RYUKYU note #14前編

コンビニシェアNo. 1を実現し続ける沖縄ファミリーマート、徹底した「地域ド密着」のマーケティング

 

沖縄県民に愛される独自の人気商品


――具体的に、沖縄独自の商品やサービスには、どのようなものがありますか?

 現在、全国のファミリーマートで販売している「スパムおむすび」は沖縄の定番である「ポーク玉子おむすび」がベンチマークになった商品です。ほかには、味にもこだわっており、見た目が同じでも味を変えている商品があり、ざるそばや冷やし中華のつゆは沖縄県民に好まれる独自の味にしています。嗜好的にも地域密着を意識して商品開発を行っています。

 実は、215人いる社員の93%が沖縄出身者なんです。それにより加盟店や沖縄のマスコミ、お取引先への接し方も含めて、かなり近い距離でコミュニケーションできているのでビジネスが円滑に進められています。それが経営的にはプラスに働いていると思います。
  
引用:沖縄ファミリーマート「ポーク玉子おむすび」

――逆に、このプロモーションや取り組みは、沖縄県民には響かないということはありましたか?

 沖縄では唐辛子系の辛い食べ物があまり売れないので、激辛フェアーはあまり響かないですね(笑)。そもそも沖縄は、季節感が本土とはまったく異なります。桜は1月に咲くので、東京などと同じように3月や4月に花見はしません。そうすると全国的な花見フェアと季節感がマッチしない場合があるんです。

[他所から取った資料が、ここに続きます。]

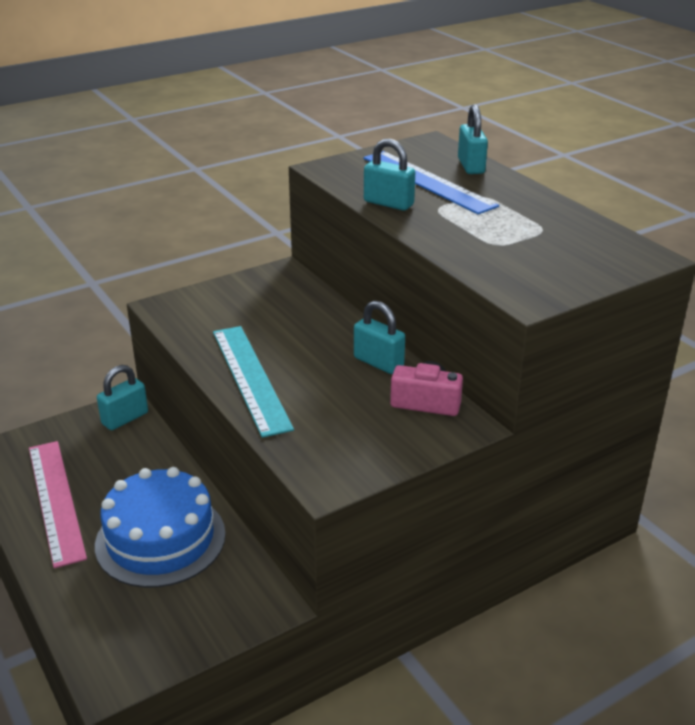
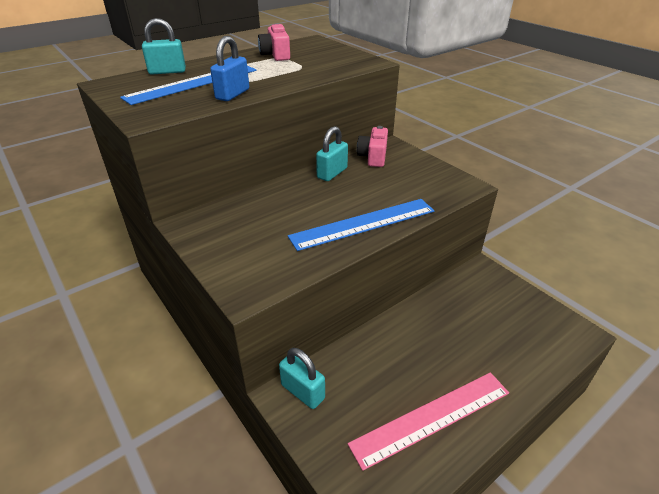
camera: 95 degrees left, 5 degrees up
(160, 539) = (451, 332): blue cake -> none
(251, 378) = (363, 223): turquoise ruler -> blue ruler
(388, 203) = (232, 94): turquoise padlock -> blue padlock
(552, 226) = (276, 55): none -> pink camera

――沖縄ファミリーマート独自の商品やサービスが人気を博している理由として、消費者のどのようなニーズや背景があると考えていますか?

 先ほども説明した「ポーク玉子シリーズ」は常時4~5類販売しています。また、沖縄県民は「油味噌」をよく食べるので、それをご飯に挟んだ商品を展開し、非常に人気があります。あとは、「ゴーヤーチャンプルー弁当」ですね。これは他のエリアにはないと思いますが、売上ランキング上位の商品です。

 それから骨付きフライドチキンの「フラチキ」を販売しています。実は、全国で販売されている「ファミチキ」は、沖縄ファミリーマートで20年ぐらい前に販売を開始した「骨付きフライドチキン」から発展した商品です。それが売れたことがきっかけで全国展開し、今では骨なしの「ファミチキ」がメジャーになりました。現在、沖縄以外では骨付きフライドチキンは販売していないのですが、沖縄では骨付きの「フラチキ」と骨なしの「ファミチキ」の両方を販売しています。

 あとは、沖縄で知らない人はいない「上間の天ぷら」も人気です。沖縄県民は、おやつ感覚で天ぷらを頻繁に食べており、人気商品のひとつです。上間の天ぷらは、商品開発が非常に難しかったのですが、なんとか実現でき、現在では天ぷらを4~5種類、サーターアンダギーも含めて豊富にホットスナックを置いています。

 沖縄県民の好みや特性に合わせて、商品開発を行ってきた結果だと思います。我々は、このような商品で「地域ド密着」を実現しています。
  
沖縄ファミリーマートで発売されている沖縄独自のさまざまな商品

――進出当初、「コンビニは値段が高い」との印象などがあり、苦戦したという話がありました。それが、どのように支持へと変化したと思いますか?

 価格や商品がポイントだったと思います。東京の商品をそのまま販売すると、一部商品では高いと感じてしまう事があります。沖縄県民でも手頃に買える価格帯は、どこなのかを常に探ってきたことが支持の背景にあります。

 ファミリーマートとして、全国展開の商品は基本的に同価格にしていますが、沖縄独自で開発した商品は、消費者である沖縄県民が手に取りやすい価格になるよう努力しています。これを実現できているのは、社員の93%が沖縄県人だからだと思います。

 それ以外、商品では地域の人に好まれる味やボリュームが非常に重要だということです。それらを日々研究し、チャレンジして、トライアンドエラーを繰り返したことで、少しずつ沖縄県民にも受け入れられたのだと思います。